Introduction: Managerial time allocation is a critical mechanism through which managers influence organizational performance and adaptability. Existing decision support approaches typically treat time allocation as a static, one-shot optimization problem, despite the fact that managerial priorities, constraints, and environmental conditions evolve continuously. In uncertain and dynamic environments, static recommendations risk becoming misaligned with organizational needs, reducing their practical usefulness.


Objectives: The objective of this study is to develop and evaluate a dynamic and adaptive decision support framework for managerial time allocation that explicitly accounts for environmental uncertainty and temporal change. The study aims to assess whether adaptive time-allocation policies outperform static and purely reactive approaches in terms of cumulative value, robustness, and behavioral stability.
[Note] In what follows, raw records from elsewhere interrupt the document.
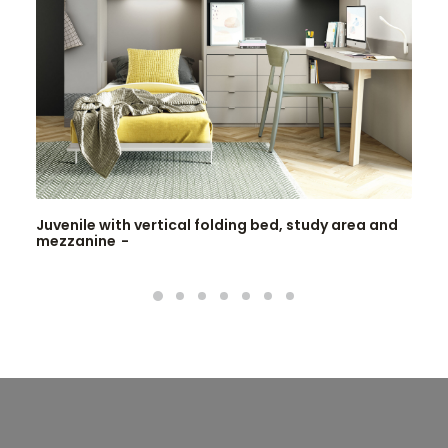
Juvenile with vertical folding bed, study area and
mezzanine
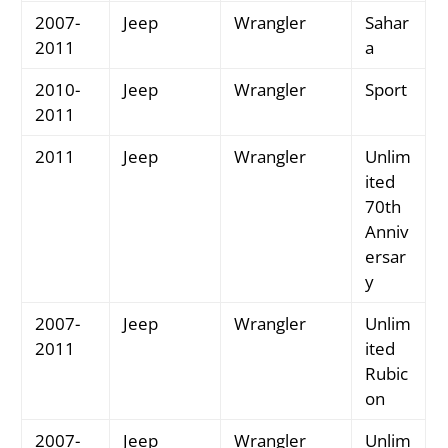
2007-
Jeep
Wrangler
Sahar
2011
a
2010-
Jeep
Wrangler
Sport
2011
2011
Jeep
Wrangler
Unlim
ited
70th
Anniv
ersar
y
2007-
Jeep
Wrangler
Unlim
2011
ited
Rubic
on
2007-
Jeep
Wrangler
Unlim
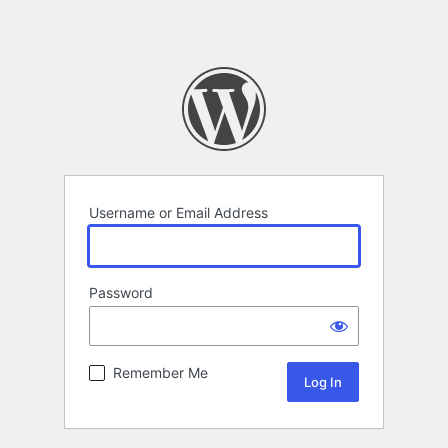
Username or Email Address
Password
Remember Me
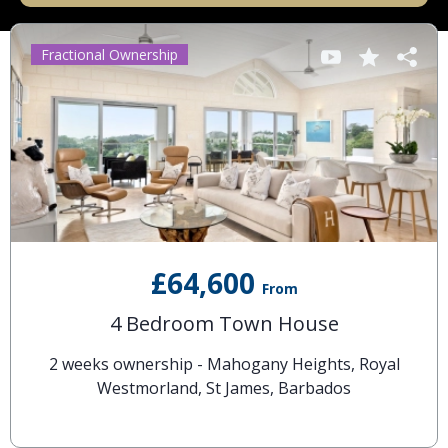
Fractional Ownership
£64,600
From
4 Bedroom Town House
2 weeks ownership - Mahogany Heights, Royal
Westmorland, St James, Barbados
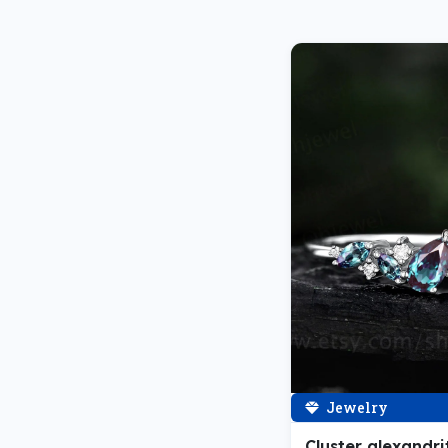
Jewelry
Cluster alexandri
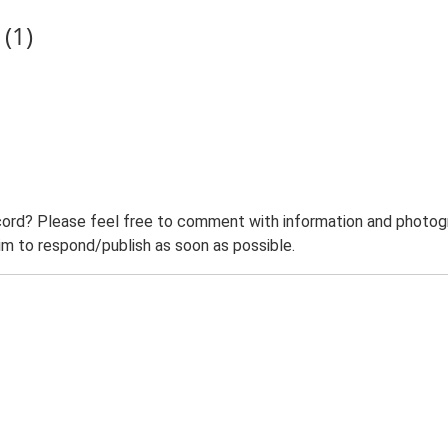
(1)
ord? Please feel free to comment with information and photogra
m to respond/publish as soon as possible.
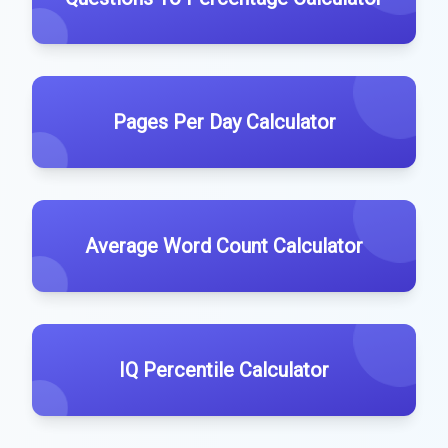
Pages Per Day Calculator
Average Word Count Calculator
IQ Percentile Calculator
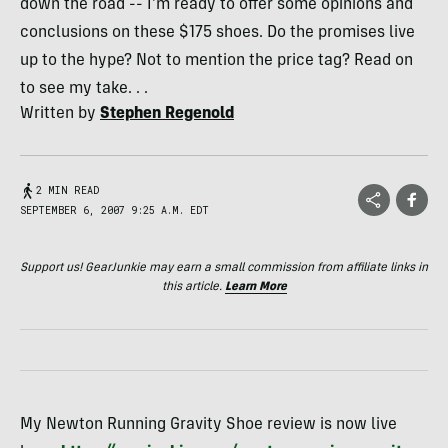
down the road -- I'm ready to offer some opinions and
conclusions on these $175 shoes. Do the promises live
up to the hype? Not to mention the price tag? Read on
to see my take. . .
Written by
Stephen Regenold
2 MIN READ
SEPTEMBER 6, 2007 9:25 A.M. EDT
Support us! GearJunkie may earn a small commission from affiliate links in
this article.
Learn More
My Newton Running Gravity Shoe review is now live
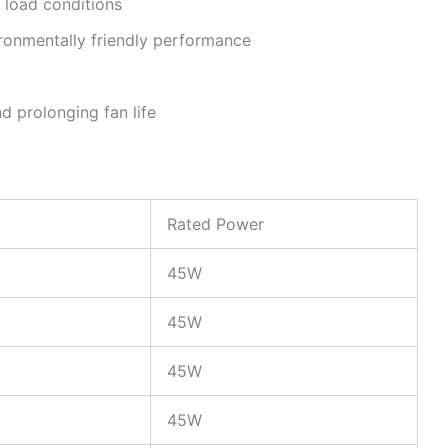
 load conditions
ronmentally friendly performance
d prolonging fan life
Rated Power
45W
45W
45W
45W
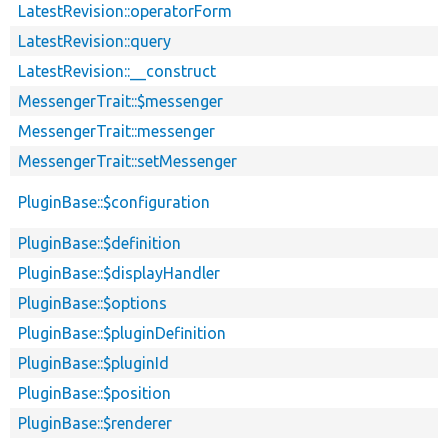
LatestRevision::operatorForm
LatestRevision::query
LatestRevision::__construct
MessengerTrait::$messenger
MessengerTrait::messenger
MessengerTrait::setMessenger
PluginBase::$configuration
PluginBase::$definition
PluginBase::$displayHandler
PluginBase::$options
PluginBase::$pluginDefinition
PluginBase::$pluginId
PluginBase::$position
PluginBase::$renderer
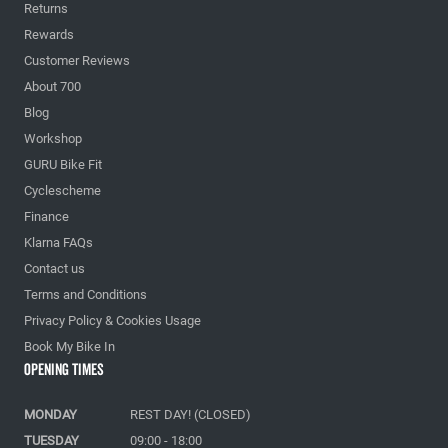
Returns
Rewards
Customer Reviews
About 700
Blog
Workshop
GURU Bike Fit
Cyclescheme
Finance
Klarna FAQs
Contact us
Terms and Conditions
Privacy Policy & Cookies Usage
Book My Bike In
Opening Times
MONDAY
REST DAY! (CLOSED)
TUESDAY
09:00 - 18:00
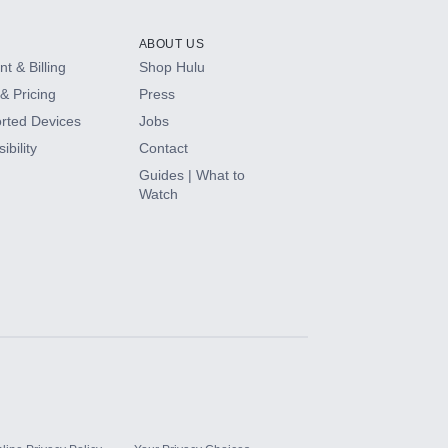
ABOUT US
t & Billing
Shop Hulu
& Pricing
Press
rted Devices
Jobs
ibility
Contact
Guides | What to
Watch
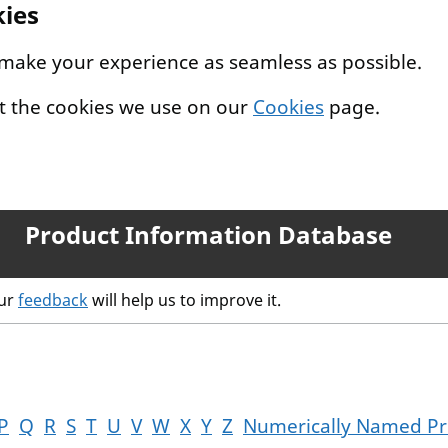
kies
 make your experience as seamless as possible.
t the cookies we use on our
Cookies
page.
Product Information Database
our
feedback
will help us to improve it.
P
Q
R
S
T
U
V
W
X
Y
Z
Numerically Named Pr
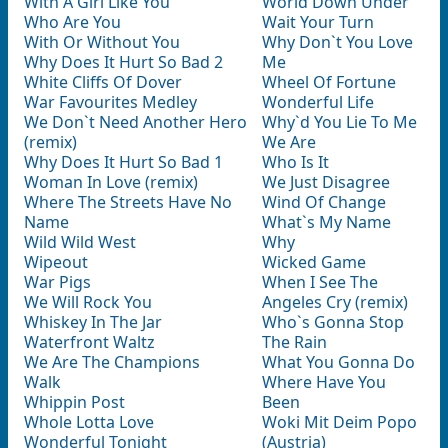
With A Girl Like You
World Down Under
Who Are You
Wait Your Turn
With Or Without You
Why Don`t You Love
Why Does It Hurt So Bad 2
Me
White Cliffs Of Dover
Wheel Of Fortune
War Favourites Medley
Wonderful Life
We Don`t Need Another Hero
Why`d You Lie To Me
(remix)
We Are
Why Does It Hurt So Bad 1
Who Is It
Woman In Love (remix)
We Just Disagree
Where The Streets Have No
Wind Of Change
Name
What`s My Name
Wild Wild West
Why
Wipeout
Wicked Game
War Pigs
When I See The
We Will Rock You
Angeles Cry (remix)
Whiskey In The Jar
Who`s Gonna Stop
Waterfront Waltz
The Rain
We Are The Champions
What You Gonna Do
Walk
Where Have You
Whippin Post
Been
Whole Lotta Love
Woki Mit Deim Popo
Wonderful Tonight
(Austria)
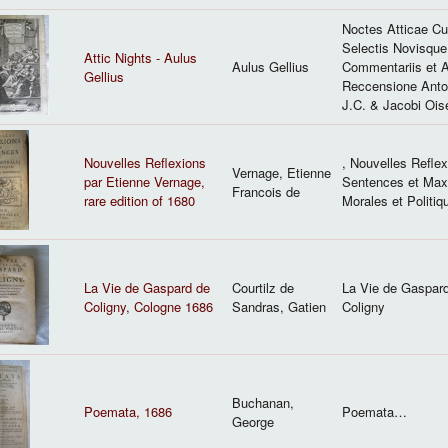
Noctes Atticae C
Selectis Novisque
Attic Nights - Aulus
Aulus Gellius
Commentariis et 
Gellius
Reccensione Anton
J.C. & Jacobi Oise
Nouvelles Reflexions
, Nouvelles Refle
Vernage, Etienne
par Etienne Vernage,
Sentences et Ma
Francois de
rare edition of 1680
Morales et Politiq
La Vie de Gaspard de
Courtilz de
La Vie de Gaspar
Coligny, Cologne 1686
Sandras, Gatien
Coligny
Buchanan,
Poemata, 1686
Poemata…
George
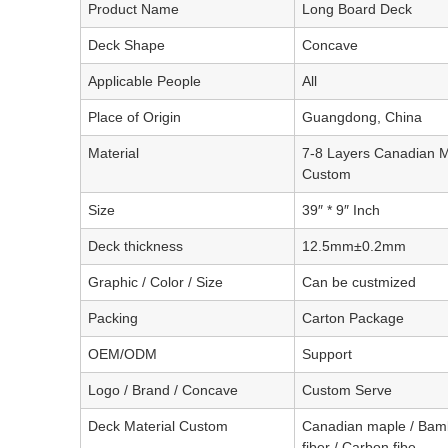
Product Name
Long Board Deck
Deck Shape
Concave
Applicable People
All
Place of Origin
Guangdong, China
Material
7-8 Layers Canadian M
Custom
Size
39″ * 9″ Inch
Deck thickness
12.5mm±0.2mm
Graphic / Color / Size
Can be custmized
Packing
Carton Package
OEM/ODM
Support
Logo / Brand / Concave
Custom Serve
Deck Material Custom
Canadian maple / Bam
fiber / Carbon fibe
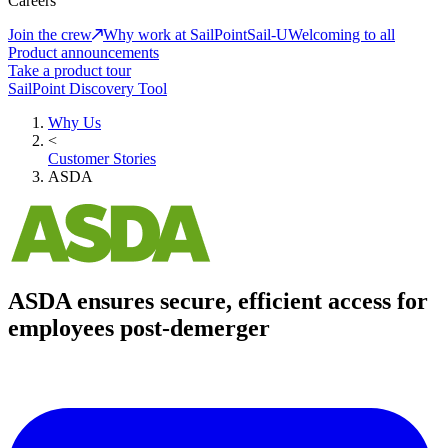
Careers
Join the crew
Why work at SailPoint
Sail-U
Welcoming to all
Product announcements
Take a product tour
SailPoint Discovery Tool
Why Us
<
Customer Stories
ASDA
ASDA ensures secure, efficient access for
employees post-demerger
Methods: Managerial activities are modeled as a time-dependent portfolio, with time allocations revised periodically using a rolling-horizon decision process. Managerial preferences are represented through interval-valued parameters to preserve flexibility, while environmental uncertainty is captured via stochastic states and scenario-based evaluation. The resulting optimization problem is solved using a robustness-aware rolling-horizon evolutionary algorithm. Performance is evaluated through simulation under multiple uncertainty regimes, including low volatility, high volatility, shock-driven, and regime-switching environments, and compared against static and non-robust rolling-horizon benchmarks.


Results: The results show that dynamic adaptation provides limited benefits in stable environments but yields substantial performance improvements under volatility, shocks, and regime changes. The proposed adaptive robust model consistently achieves higher cumulative value and lower performance variability than benchmark approaches. Dynamic analysis further reveals that the model selectively adapts to meaningful environmental changes while avoiding excessive oscillations in time allocations.


Conclusions: The findings demonstrate that managerial time allocation should be supported by adaptive, uncertainty-aware decision support systems rather than static schedules or purely reactive adjustments. By formalizing time allocation as a dynamic portfolio problem, this work contributes to the decision support and management science literature and provides a foundation for intelligent systems that evolve alongside managerial environments.